Te inmiscuiste en mis asuntos y ahora sabes quién soy.
Un
sudor frío corría sobre la piel del psiquiatra mientras buscaba en
su escritorio las llaves de la caja fuerte donde tenía guardado un
revolver, se hablaba a sí mismo, produciendo unos sonidos
ininteligibles producto del nerviosismo, estaba a un paso del llanto,
a un paso de un ataque de histeria, y desde su escritorio le gritó a
Caroline o lo que fuera que reposaba en el sillón —¡no sé quién
eres!…, tú…, tú eres ¡Caroline!
—No
soy Caroline. Yo hablo a través de ella, así como ella vio través
de mí, y eso tu lo sabes, ella te contó lo que vio en mis ojos. Te
relató siglos. ¿Te gustó jugar a ser Dios, Ryan?
El
doctor, al no encontrar la llave, se dejó caer derrotado sobre la
silla del escritorio, con la cabeza entre las manos, adolorido,
arrepentido, angustiado, una lágrima se le asomaba por la mejilla
izquierda, y con la voz temblorosa susurró con un sonido que sólo
podría haber escuchado él mismo —la mataste maldito hijo de puta.
Resonando
en todos los rincones de la habitación, el espíritu respondió
—ella no está muerta, pero ahora ya no es de ustedes.

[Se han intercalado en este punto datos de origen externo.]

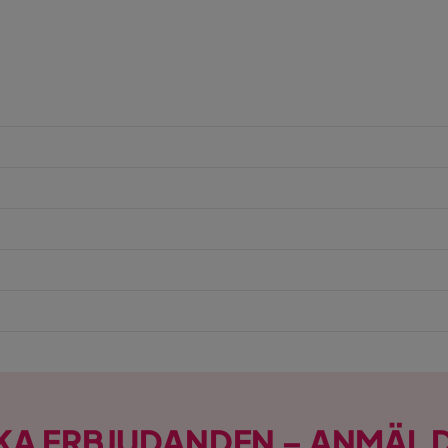
KA ERBJUDANDEN – ANMÄL D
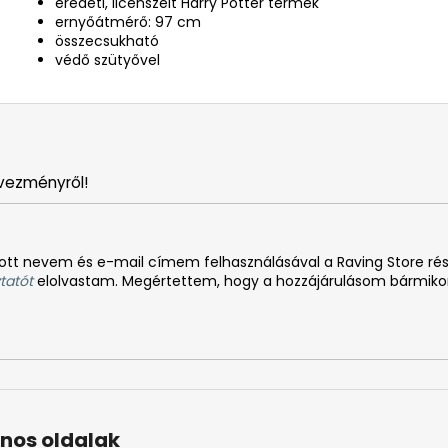
eredeti, licenszelt Harry Potter termék
ernyőátmérő: 97 cm
összecsukható
védő szütyővel
vezményről!
tt nevem és e-mail címem felhasználásával a Raving Store rész
tatót
elolvastam. Megértettem, hogy a hozzájárulásom bármiko
nos oldalak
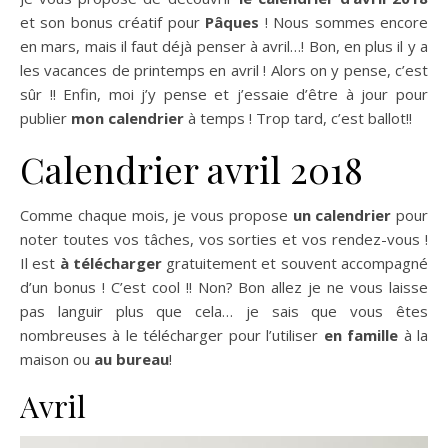
et son bonus créatif pour
Pâques
! Nous sommes encore
en mars, mais il faut déjà penser à avril…! Bon, en plus il y a
les vacances de printemps en avril ! Alors on y pense, c’est
sûr !! Enfin, moi j’y pense et j’essaie d’être à jour pour
publier
mon calendrier
à temps ! Trop tard, c’est ballot!!
Calendrier avril 2018
Comme chaque mois, je vous propose
un calendrier
pour
noter toutes vos tâches, vos sorties et vos rendez-vous !
Il est
à télécharger
gratuitement et souvent accompagné
d’un bonus ! C’est cool !! Non? Bon allez je ne vous laisse
pas languir plus que cela… je sais que vous êtes
nombreuses à le télécharger pour l’utiliser
en famille
à la
maison ou
au bureau
!
Avril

Ella es mía;
soy su mentor, ella desde hoy aprenderá de mí, y tú adelantaste su
iniciación.
—¿Quién
eres, desgraciado?— preguntó resignado el doctor Weill.
Se
escuchó un ruido sordo en el ventanal, las cortinas se inflaron en
un instante como si una violenta ráfaga de aire las hubieran movido,
el doctor se espantó, levantó la vista y estuvo unos segundos
mirando atento con el corazón ahogándose en su garganta, sin que
nada más ocurriera en las ventanas. En el sillón, Caroline
despertaba; se tomaba la cabeza con sus dos manos y carraspeaba
insistentemente. Se escuchó una voz, y esta vez no la emitía ella,
una voz muy ronca y flemática, una voz siniestra; venía de detrás
de los cristales —noroc Ryan. ¿Quieres saber quién soy?, soy un
maestro eterno, el maestro que estabas desde hace mucho buscando—,
y el ser hizo su presencia en la habitación.
Ryan
Weill llorando, cayó de rodillas, sin siquiera atreverse a mirar. Se
persignó y rezó mientras pudo, con los ojos cerrados —padre
nuestro, que estás en los cielos, santificado sea tu nombre, venga a
nosotros tu re…
Como
un susurro casi imperceptible, se escuchó la dulce voz de Caroline,
su timbre sensual era salpicado con un tono burlón —tengo hambre,
Ryan, y Dios no tiene nada que ver con eso.